Exercise requirements: Write out the lines of text in the data as a numbered list, omitting any blank lines.

****

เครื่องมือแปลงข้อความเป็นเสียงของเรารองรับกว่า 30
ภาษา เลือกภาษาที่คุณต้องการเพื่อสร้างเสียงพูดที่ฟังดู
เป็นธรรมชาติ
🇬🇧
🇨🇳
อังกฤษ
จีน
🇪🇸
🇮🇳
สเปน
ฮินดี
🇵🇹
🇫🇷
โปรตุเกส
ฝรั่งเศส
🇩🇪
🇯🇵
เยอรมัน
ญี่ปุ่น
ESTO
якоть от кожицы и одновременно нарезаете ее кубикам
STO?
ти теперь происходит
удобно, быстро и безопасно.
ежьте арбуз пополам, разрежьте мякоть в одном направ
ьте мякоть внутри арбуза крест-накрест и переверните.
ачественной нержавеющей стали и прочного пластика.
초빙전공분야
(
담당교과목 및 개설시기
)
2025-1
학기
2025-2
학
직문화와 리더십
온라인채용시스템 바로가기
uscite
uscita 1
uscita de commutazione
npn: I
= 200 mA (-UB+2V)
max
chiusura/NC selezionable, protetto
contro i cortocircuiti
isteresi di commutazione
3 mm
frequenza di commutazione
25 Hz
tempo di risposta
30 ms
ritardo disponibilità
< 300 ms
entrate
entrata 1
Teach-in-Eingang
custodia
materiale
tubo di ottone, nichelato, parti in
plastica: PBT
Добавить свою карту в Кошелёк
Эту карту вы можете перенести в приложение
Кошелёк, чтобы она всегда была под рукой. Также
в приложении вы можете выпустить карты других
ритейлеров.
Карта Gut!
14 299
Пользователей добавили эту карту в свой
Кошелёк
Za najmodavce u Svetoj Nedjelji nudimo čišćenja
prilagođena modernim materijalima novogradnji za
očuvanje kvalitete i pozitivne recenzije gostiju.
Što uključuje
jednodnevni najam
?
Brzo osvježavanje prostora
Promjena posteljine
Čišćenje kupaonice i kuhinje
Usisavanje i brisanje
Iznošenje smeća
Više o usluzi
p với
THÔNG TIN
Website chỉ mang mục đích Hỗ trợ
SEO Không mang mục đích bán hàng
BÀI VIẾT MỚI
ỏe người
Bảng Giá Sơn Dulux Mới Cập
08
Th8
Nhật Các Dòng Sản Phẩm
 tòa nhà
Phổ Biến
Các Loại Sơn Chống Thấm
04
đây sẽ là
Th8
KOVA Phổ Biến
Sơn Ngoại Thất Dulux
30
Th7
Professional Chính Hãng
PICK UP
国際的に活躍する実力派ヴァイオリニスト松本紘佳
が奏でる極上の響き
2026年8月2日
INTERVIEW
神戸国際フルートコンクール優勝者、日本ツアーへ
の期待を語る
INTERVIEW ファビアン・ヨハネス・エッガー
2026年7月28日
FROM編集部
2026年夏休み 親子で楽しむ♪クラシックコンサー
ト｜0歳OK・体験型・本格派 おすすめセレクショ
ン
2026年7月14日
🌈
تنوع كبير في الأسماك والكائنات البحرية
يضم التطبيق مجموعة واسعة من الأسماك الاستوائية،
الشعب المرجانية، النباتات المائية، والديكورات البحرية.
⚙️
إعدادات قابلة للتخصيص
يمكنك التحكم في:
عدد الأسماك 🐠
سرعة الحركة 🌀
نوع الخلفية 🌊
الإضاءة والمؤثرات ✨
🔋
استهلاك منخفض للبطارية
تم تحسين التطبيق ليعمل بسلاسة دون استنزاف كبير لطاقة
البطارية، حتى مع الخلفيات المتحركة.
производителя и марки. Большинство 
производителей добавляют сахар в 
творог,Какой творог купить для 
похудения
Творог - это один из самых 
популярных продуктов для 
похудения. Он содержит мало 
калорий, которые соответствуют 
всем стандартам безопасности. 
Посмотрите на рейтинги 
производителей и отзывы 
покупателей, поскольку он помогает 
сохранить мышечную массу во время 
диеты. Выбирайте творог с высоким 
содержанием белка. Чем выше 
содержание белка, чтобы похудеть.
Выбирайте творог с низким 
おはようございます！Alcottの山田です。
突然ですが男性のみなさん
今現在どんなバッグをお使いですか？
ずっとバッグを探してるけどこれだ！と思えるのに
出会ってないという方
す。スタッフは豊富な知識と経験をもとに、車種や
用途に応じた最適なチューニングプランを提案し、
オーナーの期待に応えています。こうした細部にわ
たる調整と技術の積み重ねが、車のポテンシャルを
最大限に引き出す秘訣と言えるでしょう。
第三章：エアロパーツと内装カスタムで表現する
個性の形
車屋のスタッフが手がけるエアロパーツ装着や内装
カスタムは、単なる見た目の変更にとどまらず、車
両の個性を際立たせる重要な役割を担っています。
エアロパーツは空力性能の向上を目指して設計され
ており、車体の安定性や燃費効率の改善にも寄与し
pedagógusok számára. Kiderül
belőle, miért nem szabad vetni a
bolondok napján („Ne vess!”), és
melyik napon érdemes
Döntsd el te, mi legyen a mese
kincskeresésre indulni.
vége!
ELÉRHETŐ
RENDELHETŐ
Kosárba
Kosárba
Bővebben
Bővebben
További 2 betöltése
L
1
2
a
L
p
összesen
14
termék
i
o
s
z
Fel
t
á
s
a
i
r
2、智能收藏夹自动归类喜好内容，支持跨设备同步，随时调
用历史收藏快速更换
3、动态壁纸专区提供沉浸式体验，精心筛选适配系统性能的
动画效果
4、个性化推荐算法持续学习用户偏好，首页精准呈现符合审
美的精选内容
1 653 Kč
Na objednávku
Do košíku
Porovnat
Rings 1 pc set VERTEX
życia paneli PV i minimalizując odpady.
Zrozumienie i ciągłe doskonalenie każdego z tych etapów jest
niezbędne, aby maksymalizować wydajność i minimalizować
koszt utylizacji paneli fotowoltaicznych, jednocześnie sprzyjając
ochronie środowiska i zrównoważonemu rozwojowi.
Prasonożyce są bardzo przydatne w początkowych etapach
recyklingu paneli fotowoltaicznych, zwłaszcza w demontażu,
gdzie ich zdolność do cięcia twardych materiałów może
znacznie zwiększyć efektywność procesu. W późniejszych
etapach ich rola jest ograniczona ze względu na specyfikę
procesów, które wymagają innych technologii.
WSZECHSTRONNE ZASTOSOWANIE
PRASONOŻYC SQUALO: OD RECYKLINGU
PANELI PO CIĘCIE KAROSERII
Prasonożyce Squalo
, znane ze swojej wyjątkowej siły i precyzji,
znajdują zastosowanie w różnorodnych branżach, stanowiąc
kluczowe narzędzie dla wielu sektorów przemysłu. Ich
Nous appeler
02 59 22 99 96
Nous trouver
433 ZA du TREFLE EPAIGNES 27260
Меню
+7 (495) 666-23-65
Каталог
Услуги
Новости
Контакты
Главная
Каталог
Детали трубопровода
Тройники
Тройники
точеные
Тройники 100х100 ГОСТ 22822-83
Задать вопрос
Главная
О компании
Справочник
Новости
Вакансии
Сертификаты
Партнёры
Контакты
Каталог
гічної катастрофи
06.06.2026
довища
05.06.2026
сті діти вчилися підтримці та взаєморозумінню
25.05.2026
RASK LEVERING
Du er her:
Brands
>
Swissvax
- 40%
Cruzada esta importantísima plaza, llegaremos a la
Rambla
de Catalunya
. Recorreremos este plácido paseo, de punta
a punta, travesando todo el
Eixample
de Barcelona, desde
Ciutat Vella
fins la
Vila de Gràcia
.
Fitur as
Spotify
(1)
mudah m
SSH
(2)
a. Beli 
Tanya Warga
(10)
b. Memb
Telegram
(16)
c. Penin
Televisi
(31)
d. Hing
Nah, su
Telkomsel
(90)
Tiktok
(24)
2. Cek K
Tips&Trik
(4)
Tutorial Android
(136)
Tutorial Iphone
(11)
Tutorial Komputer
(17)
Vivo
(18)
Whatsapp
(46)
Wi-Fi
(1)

****

Solution to this exercise:
1. เครื่องมือแปลงข้อความเป็นเสียงของเรารองรับกว่า 30
2. ภาษา เลือกภาษาที่คุณต้องการเพื่อสร้างเสียงพูดที่ฟังดู
3. เป็นธรรมชาติ
4. 🇬🇧
5. 🇨🇳
6. อังกฤษ
7. จีน
8. 🇪🇸
9. 🇮🇳
10. สเปน
11. ฮินดี
12. 🇵🇹
13. 🇫🇷
14. โปรตุเกส
15. ฝรั่งเศส
16. 🇩🇪
17. 🇯🇵
18. เยอรมัน
19. ญี่ปุ่น
20. ESTO
21. якоть от кожицы и одновременно нарезаете ее кубикам
22. STO?
23. ти теперь происходит
24. удобно, быстро и безопасно.
25. ежьте арбуз пополам, разрежьте мякоть в одном направ
26. ьте мякоть внутри арбуза крест-накрест и переверните.
27. ачественной нержавеющей стали и прочного пластика.
28. 초빙전공분야
29. (
30. 담당교과목 및 개설시기
31. )
32. 2025-1
33. 학기
34. 2025-2
35. 학
36. 직문화와 리더십
37. 온라인채용시스템 바로가기
38. uscite
39. uscita 1
40. uscita de commutazione
41. npn: I
42. = 200 mA (-UB+2V)
43. max
44. chiusura/NC selezionable, protetto
45. contro i cortocircuiti
46. isteresi di commutazione
47. 3 mm
48. frequenza di commutazione
49. 25 Hz
50. tempo di risposta
51. 30 ms
52. ritardo disponibilità
53. < 300 ms
54. entrate
55. entrata 1
56. Teach-in-Eingang
57. custodia
58. materiale
59. tubo di ottone, nichelato, parti in
60. plastica: PBT
61. Добавить свою карту в Кошелёк
62. Эту карту вы можете перенести в приложение
63. Кошелёк, чтобы она всегда была под рукой. Также
64. в приложении вы можете выпустить карты других
65. ритейлеров.
66. Карта Gut!
67. 14 299
68. Пользователей добавили эту карту в свой
69. Кошелёк
70. Za najmodavce u Svetoj Nedjelji nudimo čišćenja
71. prilagođena modernim materijalima novogradnji za
72. očuvanje kvalitete i pozitivne recenzije gostiju.
73. Što uključuje
74. jednodnevni najam
75. ?
76. Brzo osvježavanje prostora
77. Promjena posteljine
78. Čišćenje kupaonice i kuhinje
79. Usisavanje i brisanje
80. Iznošenje smeća
81. Više o usluzi
82. p với
83. THÔNG TIN
84. Website chỉ mang mục đích Hỗ trợ
85. SEO Không mang mục đích bán hàng
86. BÀI VIẾT MỚI
87. ỏe người
88. Bảng Giá Sơn Dulux Mới Cập
89. 08
90. Th8
91. Nhật Các Dòng Sản Phẩm
92.  tòa nhà
93. Phổ Biến
94. Các Loại Sơn Chống Thấm
95. 04
96. đây sẽ là
97. Th8
98. KOVA Phổ Biến
99. Sơn Ngoại Thất Dulux
100. 30
101. Th7
102. Professional Chính Hãng
103. PICK UP
104. 国際的に活躍する実力派ヴァイオリニスト松本紘佳
105. が奏でる極上の響き
106. 2026年8月2日
107. INTERVIEW
108. 神戸国際フルートコンクール優勝者、日本ツアーへ
109. の期待を語る
110. INTERVIEW ファビアン・ヨハネス・エッガー
111. 2026年7月28日
112. FROM編集部
113. 2026年夏休み 親子で楽しむ♪クラシックコンサー
114. ト｜0歳OK・体験型・本格派 おすすめセレクショ
115. ン
116. 2026年7月14日
117. 🌈
118. تنوع كبير في الأسماك والكائنات البحرية
119. يضم التطبيق مجموعة واسعة من الأسماك الاستوائية،
120. الشعب المرجانية، النباتات المائية، والديكورات البحرية.
121. ⚙️
122. إعدادات قابلة للتخصيص
123. يمكنك التحكم في:
124. عدد الأسماك 🐠
125. سرعة الحركة 🌀
126. نوع الخلفية 🌊
127. الإضاءة والمؤثرات ✨
128. 🔋
129. استهلاك منخفض للبطارية
130. تم تحسين التطبيق ليعمل بسلاسة دون استنزاف كبير لطاقة
131. البطارية، حتى مع الخلفيات المتحركة.
132. производителя и марки. Большинство 
133. производителей добавляют сахар в 
134. творог,Какой творог купить для 
135. похудения
136. Творог - это один из самых 
137. популярных продуктов для 
138. похудения. Он содержит мало 
139. калорий, которые соответствуют 
140. всем стандартам безопасности. 
141. Посмотрите на рейтинги 
142. производителей и отзывы 
143. покупателей, поскольку он помогает 
144. сохранить мышечную массу во время 
145. диеты. Выбирайте творог с высоким 
146. содержанием белка. Чем выше 
147. содержание белка, чтобы похудеть.
148. Выбирайте творог с низким 
149. おはようございます！Alcottの山田です。
150. 突然ですが男性のみなさん
151. 今現在どんなバッグをお使いですか？
152. ずっとバッグを探してるけどこれだ！と思えるのに
153. 出会ってないという方
154. す。スタッフは豊富な知識と経験をもとに、車種や
155. 用途に応じた最適なチューニングプランを提案し、
156. オーナーの期待に応えています。こうした細部にわ
157. たる調整と技術の積み重ねが、車のポテンシャルを
158. 最大限に引き出す秘訣と言えるでしょう。
159. 第三章：エアロパーツと内装カスタムで表現する
160. 個性の形
161. 車屋のスタッフが手がけるエアロパーツ装着や内装
162. カスタムは、単なる見た目の変更にとどまらず、車
163. 両の個性を際立たせる重要な役割を担っています。
164. エアロパーツは空力性能の向上を目指して設計され
165. ており、車体の安定性や燃費効率の改善にも寄与し
166. pedagógusok számára. Kiderül
167. belőle, miért nem szabad vetni a
168. bolondok napján („Ne vess!”), és
169. melyik napon érdemes
170. Döntsd el te, mi legyen a mese
171. kincskeresésre indulni.
172. vége!
173. ELÉRHETŐ
174. RENDELHETŐ
175. Kosárba
176. Kosárba
177. Bővebben
178. Bővebben
179. További 2 betöltése
180. L
181. 1
182. 2
183. a
184. L
185. p
186. összesen
187. 14
188. termék
189. i
190. o
191. s
192. z
193. Fel
194. t
195. á
196. s
197. a
198. i
199. r
200. 2、智能收藏夹自动归类喜好内容，支持跨设备同步，随时调
201. 用历史收藏快速更换
202. 3、动态壁纸专区提供沉浸式体验，精心筛选适配系统性能的
203. 动画效果
204. 4、个性化推荐算法持续学习用户偏好，首页精准呈现符合审
205. 美的精选内容
206. 1 653 Kč
207. Na objednávku
208. Do košíku
209. Porovnat
210. Rings 1 pc set VERTEX
211. życia paneli PV i minimalizując odpady.
212. Zrozumienie i ciągłe doskonalenie każdego z tych etapów jest
213. niezbędne, aby maksymalizować wydajność i minimalizować
214. koszt utylizacji paneli fotowoltaicznych, jednocześnie sprzyjając
215. ochronie środowiska i zrównoważonemu rozwojowi.
216. Prasonożyce są bardzo przydatne w początkowych etapach
217. recyklingu paneli fotowoltaicznych, zwłaszcza w demontażu,
218. gdzie ich zdolność do cięcia twardych materiałów może
219. znacznie zwiększyć efektywność procesu. W późniejszych
220. etapach ich rola jest ograniczona ze względu na specyfikę
221. procesów, które wymagają innych technologii.
222. WSZECHSTRONNE ZASTOSOWANIE
223. PRASONOŻYC SQUALO: OD RECYKLINGU
224. PANELI PO CIĘCIE KAROSERII
225. Prasonożyce Squalo
226. , znane ze swojej wyjątkowej siły i precyzji,
227. znajdują zastosowanie w różnorodnych branżach, stanowiąc
228. kluczowe narzędzie dla wielu sektorów przemysłu. Ich
229. Nous appeler
230. 02 59 22 99 96
231. Nous trouver
232. 433 ZA du TREFLE EPAIGNES 27260
233. Меню
234. +7 (495) 666-23-65
235. Каталог
236. Услуги
237. Новости
238. Контакты
239. Главная
240. Каталог
241. Детали трубопровода
242. Тройники
243. Тройники
244. точеные
245. Тройники 100х100 ГОСТ 22822-83
246. Задать вопрос
247. Главная
248. О компании
249. Справочник
250. Новости
251. Вакансии
252. Сертификаты
253. Партнёры
254. Контакты
255. Каталог
256. гічної катастрофи
257. 06.06.2026
258. довища
259. 05.06.2026
260. сті діти вчилися підтримці та взаєморозумінню
261. 25.05.2026
262. RASK LEVERING
263. Du er her:
264. Brands
265. >
266. Swissvax
267. - 40%
268. Cruzada esta importantísima plaza, llegaremos a la
269. Rambla
270. de Catalunya
271. . Recorreremos este plácido paseo, de punta
272. a punta, travesando todo el
273. Eixample
274. de Barcelona, desde
275. Ciutat Vella
276. fins la
277. Vila de Gràcia
278. .
279. Fitur as
280. Spotify
281. (1)
282. mudah m
283. SSH
284. (2)
285. a. Beli 
286. Tanya Warga
287. (10)
288. b. Memb
289. Telegram
290. (16)
291. c. Penin
292. Televisi
293. (31)
294. d. Hing
295. Nah, su
296. Telkomsel
297. (90)
298. Tiktok
299. (24)
300. 2. Cek K
301. Tips&Trik
302. (4)
303. Tutorial Android
304. (136)
305. Tutorial Iphone
306. (11)
307. Tutorial Komputer
308. (17)
309. Vivo
310. (18)
311. Whatsapp
312. (46)
313. Wi-Fi
314. (1)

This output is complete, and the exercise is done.